Scrapy sends items through the classes listed in ITEM_PIPELINES, from lower priority numbers to higher ones. Each enabled pipeline implements process_item(), can update the item through ItemAdapter, and can stop bad records by raising DropItem instead of passing them to later pipelines or feed exports.

A current scrapy startproject template leaves the ITEM_PIPELINES example commented out in settings.py, so enabling a new pipeline usually means adding or uncommenting that setting and pointing it at the correct class path.
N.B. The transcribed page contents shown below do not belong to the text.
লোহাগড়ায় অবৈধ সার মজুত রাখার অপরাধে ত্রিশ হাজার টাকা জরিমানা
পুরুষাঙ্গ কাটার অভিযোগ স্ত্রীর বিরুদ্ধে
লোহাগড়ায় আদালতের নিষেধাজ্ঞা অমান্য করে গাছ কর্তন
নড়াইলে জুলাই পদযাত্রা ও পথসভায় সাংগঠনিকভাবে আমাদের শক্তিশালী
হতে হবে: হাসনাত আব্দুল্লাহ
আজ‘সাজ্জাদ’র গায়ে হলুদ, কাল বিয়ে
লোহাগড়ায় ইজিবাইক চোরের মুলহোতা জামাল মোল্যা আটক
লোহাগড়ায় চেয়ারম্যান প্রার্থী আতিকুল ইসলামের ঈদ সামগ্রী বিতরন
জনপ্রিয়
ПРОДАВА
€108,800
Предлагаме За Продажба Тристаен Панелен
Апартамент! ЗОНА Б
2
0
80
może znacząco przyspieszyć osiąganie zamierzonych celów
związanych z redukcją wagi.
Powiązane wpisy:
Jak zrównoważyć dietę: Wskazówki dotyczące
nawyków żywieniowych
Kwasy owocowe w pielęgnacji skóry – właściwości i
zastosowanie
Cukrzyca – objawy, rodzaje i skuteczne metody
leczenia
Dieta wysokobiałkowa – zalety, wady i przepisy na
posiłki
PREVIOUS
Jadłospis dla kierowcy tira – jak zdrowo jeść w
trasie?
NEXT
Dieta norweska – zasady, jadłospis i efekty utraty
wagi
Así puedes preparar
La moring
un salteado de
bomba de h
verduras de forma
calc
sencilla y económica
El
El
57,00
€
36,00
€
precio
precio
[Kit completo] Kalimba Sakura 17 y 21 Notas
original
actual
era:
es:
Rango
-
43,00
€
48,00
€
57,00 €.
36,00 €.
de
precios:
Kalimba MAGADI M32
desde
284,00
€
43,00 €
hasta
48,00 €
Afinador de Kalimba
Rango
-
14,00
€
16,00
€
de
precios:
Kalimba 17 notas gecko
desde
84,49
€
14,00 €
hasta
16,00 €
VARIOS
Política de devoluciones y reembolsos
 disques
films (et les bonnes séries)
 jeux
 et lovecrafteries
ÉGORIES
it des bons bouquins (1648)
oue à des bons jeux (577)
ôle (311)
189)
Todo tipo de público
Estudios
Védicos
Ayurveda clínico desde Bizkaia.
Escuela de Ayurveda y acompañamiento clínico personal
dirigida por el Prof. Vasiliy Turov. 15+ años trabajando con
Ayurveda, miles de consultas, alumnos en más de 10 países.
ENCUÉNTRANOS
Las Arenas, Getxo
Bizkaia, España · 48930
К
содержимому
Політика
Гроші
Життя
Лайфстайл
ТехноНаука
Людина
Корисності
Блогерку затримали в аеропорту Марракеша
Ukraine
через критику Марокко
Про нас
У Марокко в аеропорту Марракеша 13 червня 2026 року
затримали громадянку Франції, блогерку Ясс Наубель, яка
A wrong import path or an exception inside the pipeline can stop the crawl or silently drop records, so a short exported test run is the quickest way to confirm the pipeline is active and doing the intended cleanup.

Steps to enable item pipelines in Scrapy:

  1. Open the project pipeline module.
    $ vi catalog_demo/pipelines.py

    Replace catalog_demo with the Python package name created by scrapy startproject.
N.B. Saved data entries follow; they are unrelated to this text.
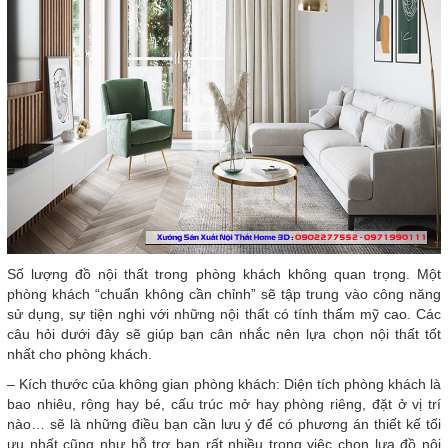
Số lượng đồ nội thất trong phòng khách không quan trọng. Một
phòng khách “chuẩn không cần chỉnh” sẽ tập trung vào công năng
sử dụng, sự tiện nghi với những nội thất có tính thẩm mỹ cao. Các
câu hỏi dưới đây sẽ giúp bạn cân nhắc nên lựa chọn nội thất tốt
nhất cho phòng khách.
– Kích thước của không gian phòng khách: Diện tích phòng khách là
bao nhiêu, rộng hay bé, cấu trúc mở hay phòng riêng, đặt ở vị trí
nào… sẽ là những điều bạn cần lưu ý để có phương án thiết kế tối
ưu nhất cũng như hỗ trợ bạn rất nhiều trong việc chọn lựa đồ nội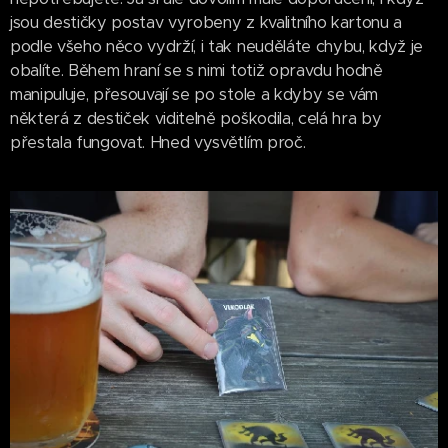
jsou destičky postav vyrobeny z kvalitního kartonu a
podle všeho něco vydrží, i tak neuděláte chybu, když je
obalíte. Během hraní se s nimi totiž opravdu hodně
manipuluje, přesouvají se po stole a kdyby se vám
některá z destiček viditelně poškodila, celá hra by
přestala fungovat. Hned vysvětlím proč.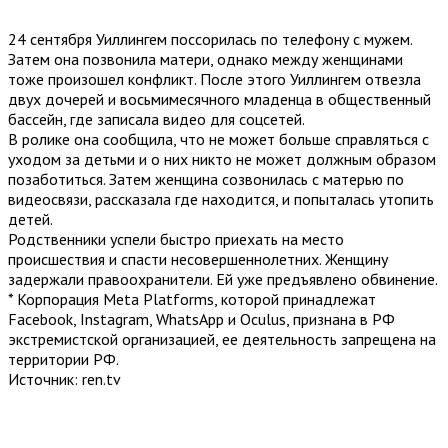
24 сентября Уиллингем поссорилась по телефону с мужем.
Затем она позвонила матери, однако между женщинами
тоже произошел конфликт. После этого Уиллингем отвезла
двух дочерей и восьмимесячного младенца в общественный
бассейн, где записала видео для соцсетей.
В ролике она сообщила, что не может больше справляться с
уходом за детьми и о них никто не может должным образом
позаботиться. Затем женщина созвонилась с матерью по
видеосвязи, рассказала где находится, и попыталась утопить
детей.
Родственники успели быстро приехать на место
происшествия и спасти несовершеннолетних. Женщину
задержали правоохранители. Ей уже предъявлено обвинение.
* Корпорация Meta Platforms, которой принадлежат
Facebook, Instagram, WhatsApp и Oculus, признана в РФ
экстремистской организацией, ее деятельность запрещена на
территории РФ.
Источник: ren.tv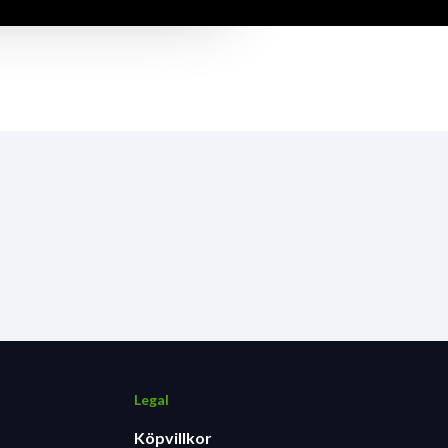
Legal
Köpvillkor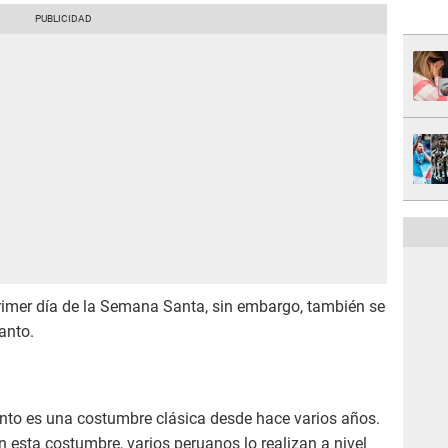
primer día de la Semana Santa, sin embargo, también se
santo.
nto es una costumbre clásica desde hace varios años.
 esta costumbre, varios peruanos lo realizan a nivel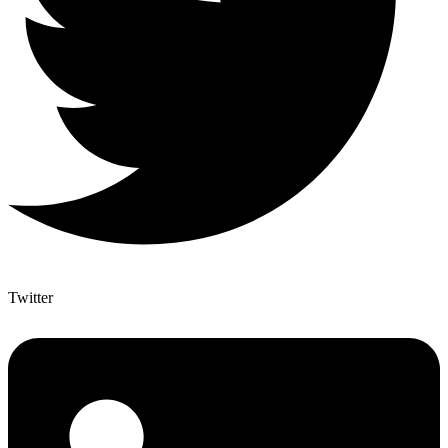
Twitter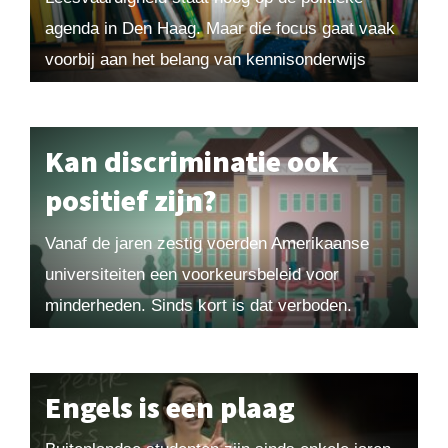
agenda in Den Haag. Maar die focus gaat vaak
voorbij aan het belang van kennisonderwijs
voor de leesvaardigheid, stelt historicus en
onderwijzer Daan...
Kan discriminatie ook
positief zijn?
Vanaf de jaren zestig voerden Amerikaanse
universiteiten een voorkeursbeleid voor
minderheden. Sinds kort is dat verboden.
Progressief Amerika reageert verontwaardigd,
maar eigenlijk werkte het systeem vooral in het
voordeel...
Engels is een plaag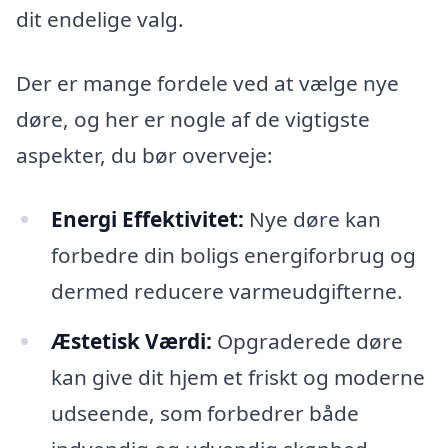
dit endelige valg.
Der er mange fordele ved at vælge nye
døre, og her er nogle af de vigtigste
aspekter, du bør overveje:
Energi Effektivitet:
Nye døre kan
forbedre din boligs energiforbrug og
dermed reducere varmeudgifterne.
Æstetisk Værdi:
Opgraderede døre
kan give dit hjem et friskt og moderne
udseende, som forbedrer både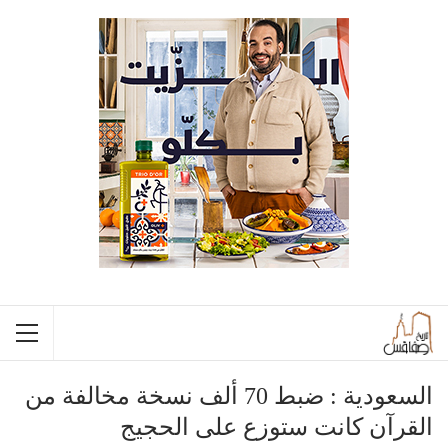
السعودية : ضبط 70 ألف نسخة مخالفة من
القرآن كانت ستوزع على الحجيج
  2. Add a pipeline class that strips whitespace and drops empty names before export.
    from itemadapter import ItemAdapter
    from scrapy.exceptions import DropItem
     
    class CleanNamePipeline:
        def process_item(self, item):
            adapter = ItemAdapter(item)
            cleaned_name = str(adapter.get("name", "")).strip()
            if not cleaned_name:
                raise DropItem("Missing name")
            adapter["name"] = cleaned_name
            return item

    ItemAdapter keeps the same pipeline working for Scrapy Item objects and plain dict items.

  3. Add or uncomment the ITEM_PIPELINES setting in settings.py.
    ITEM_PIPELINES = {
        "catalog_demo.pipelines.CleanNamePipeline": 300,
    }

    Lower numbers run earlier, so use the smallest number for the first cleanup or validation stage in a longer chain.
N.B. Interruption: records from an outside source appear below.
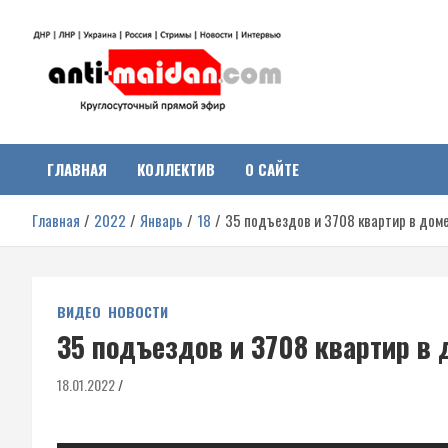
Перейти
к
содержимому
Антимайдан:
На сайте 'Антимайдан' вы найдете самые свежие новости и аналитик
о гражданской войне на Украине, включая события в Новороссии,
ДНР, ЛНР и других регионах.
ГЛАВНАЯ
КОЛЛЕКТИВ
О САЙТЕ
Гражданская война на
Главная
2022
Январь
18
35 подъездов и 3708 квартир в дом
Украине
ВИДЕО
НОВОСТИ
35 подъездов и 3708 квартир в 
18.01.2022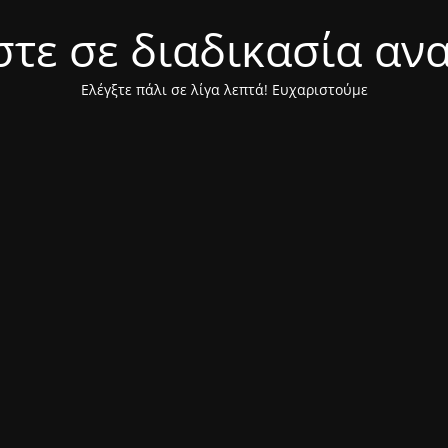
τε σε διαδικασία αν
Ελέγξτε πάλι σε λίγα λεπτά! Ευχαριστούμε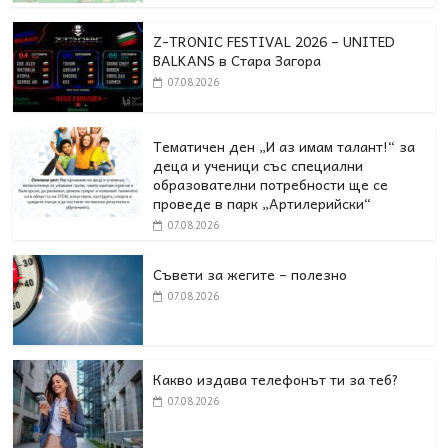
Z-TRONIC FESTIVAL 2026 – UNITED
BALKANS в Стара Загора
07.08.2026
Тематичен ден „И аз имам талант!“ за
деца и ученици със специални
образователни потребности ще се
проведе в парк „Артилерийски“
07.08.2026
Съвети за жегите – полезно
07.08.2026
Какво издава телефонът ти за теб?
07.08.2026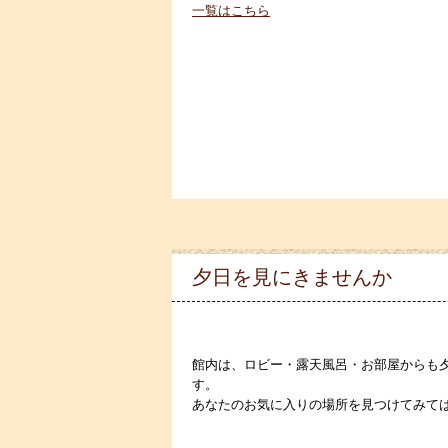
一覧はこちら
夕日を見にきませんか
館内は、ロビー・露天風呂・お部屋からも
す。
あなたのお気に入りの場所を見つけてみて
    If the import path does not match the real module and class name, Scrapy cannot enable the pipeline and the crawl exits before items are processed.

  4. Run the spider with a short feed export to confirm the pipeline is enabled.
    $ scrapy crawl catalog -O products.jl -s CLOSESPIDER_ITEMCOUNT=2
    2026-04-16 05:32:19 [scrapy.middleware] INFO: Enabled item pipelines:
    ['catalog_demo.pipelines.CleanNamePipeline']
    2026-04-16 05:32:19 [scrapy.extensions.feedexport] INFO: Stored jl feed (2 items) in: products.jl

    products.jl uses JSON Lines, so each scraped item is written as one line and can be inspected with a plain cat command.

  5. Open the exported feed to confirm the cleaned values were written.
    $ cat products.jl
    {"name": "Starter Plan"}
    {"name": "Team Plan"}

    If a record disappears from the exported file, check the crawl log for a DropItem message from the pipeline.